Cette situation crée une inégalité de traitement biologique, puisque seule la fréquence d’usage (et non l’état de conscience) détermine le risque de sanction. Autrement dit, les tests salivaires routiers ne sanctionnent pas la conduite dangereuse, mais l’appartenance à une population ciblée : les consommateurs de cannabis.
Quelles alternatives ? Vers des politiques fondées sur des preuves
Au regard des connaissances actuelles, l’usage de tests salivaires pour le dépistage du cannabis n’a pas de base scientifique solide. Des alternatives plus équitables et adaptées existent, comme :
l’évaluation clinique ou cognitive des capacités de conduite (réaction, coordination, vigilance), comme le pratiquent certains États américains ;
la mise en place de seuils de tolérance raisonnés, sur le modèle de l’alcoolémie ;
la reconnaissance de l’usage thérapeutique dans les régimes de dépistage ;
des campagnes de prévention ciblées sur l’usage problématique, non sur la répression de l’usage en soi.
Conclusion : remettre la science au cœur des politiques de drogues
L’existence du système endocannabinoïde, la spécificité pharmacologique du cannabis, et l’absence de corrélation claire entre détection salivaire et dangerosité posent un sérieux problème de cohérence des politiques publiques. Loin de garantir la sécurité routière, l’usage répressif des tests salivaires entretient une confusion entre usage et mise en danger, et perpétue une logique punitive déconnectée des réalités biologiques et sanitaires.
Pour réconcilier science, santé publique et justice, il est temps de revoir les outils de dépistage et de repenser les approches actuelles en matière de cannabis, à l’aune des connaissances scientifiques (en biologie, pharmacologie, accidentologie, etc) et des principes de proportionnalité.
Références :
Berghaus, G., Scheer, N., & Shulze, H. (2011). Meta-analysis of empirical studies concerning the effects of medicines and illegal drugs including pharmacokinetics on safe driving. ZVS.

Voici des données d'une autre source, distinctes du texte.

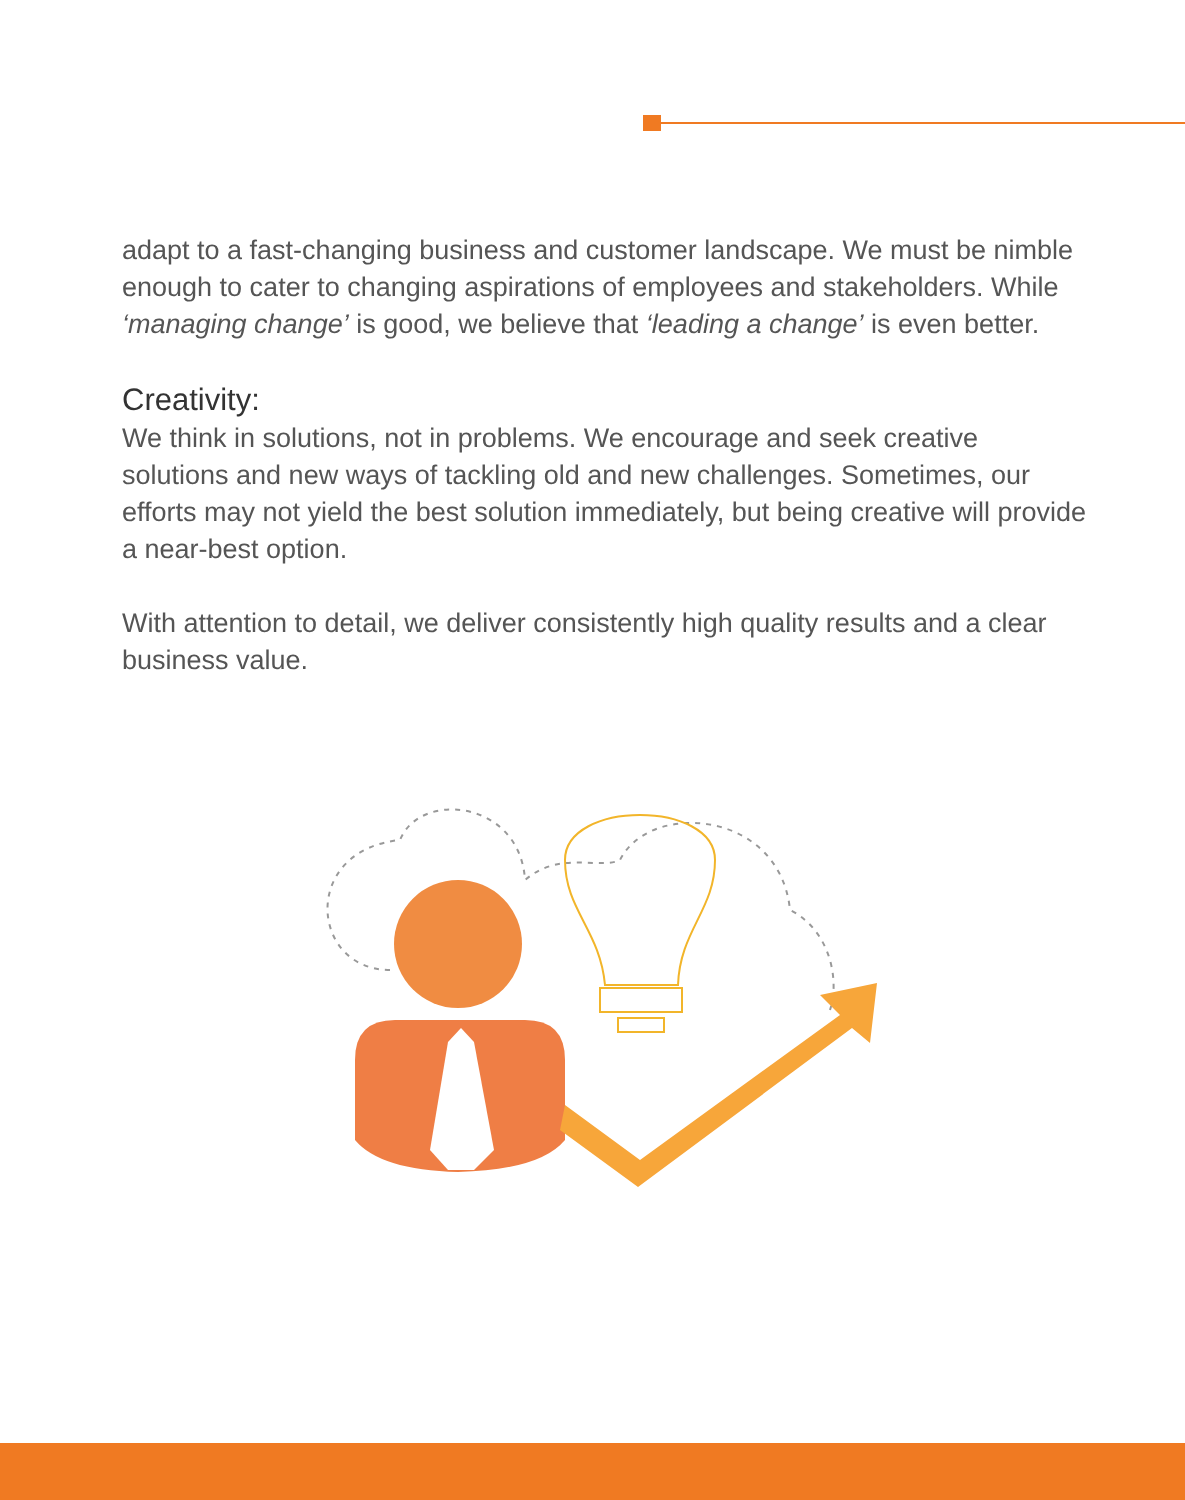adapt to a fast-changing business and customer landscape. We must be nimble enough to cater to changing aspirations of employees and stakeholders. While ‘managing change’ is good, we believe that ‘leading a change’ is even better.
Creativity:
We think in solutions, not in problems. We encourage and seek creative solutions and new ways of tackling old and new challenges. Sometimes, our efforts may not yield the best solution immediately, but being creative will provide a near-best option.
With attention to detail, we deliver consistently high quality results and a clear business value.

Di Marzo, V., & Piscitelli, F. (2015). The endocannabinoid system and its modulation by phytocannabinoids. Neurotherapeutics, 12(4), 692–698.
EMCDDA (2021). Cannabis and driving : An overview of research and policy in Europe. European Monitoring Centre for Drugs and Drug Addiction.
Giroud, C., Augsburger, M., & Favrat, B. (2017). Cannabis and driving. Annales de Toxicologie Analytique, 29(2), 91–99.
Hartman, R. L., & Huestis, M. A. (2013). Cannabis effects on driving skills. Clinical Chemistry, 59(3), 478–492.
National Academies of Sciences, Engineering, and Medicine. (2017). The Health Effects of Cannabis and Cannabinoids. Washington, DC.
Pertwee, R. G. (2015). Handbook of Cannabis. Oxford University Press.
WHO (2018). Global status report on alcohol and health.
[1] Il agit de manière diffuse sur le système nerveux central, en altérant divers récepteurs (GABA, glutamate, dopamine), ce qui explique ses effets désinhibiteurs, mais aussi ses conséquences neurotoxiques.
Les dommages liés à la consommation excessive d’alcool sont bien documentés : maladies cardiovasculaires, cirrhose, cancers, troubles cognitifs, dépendance, etc. Selon l’Organisation mondiale de la santé, l’alcool est responsable de plus de 3 millions de décès par an (OMS, 2018).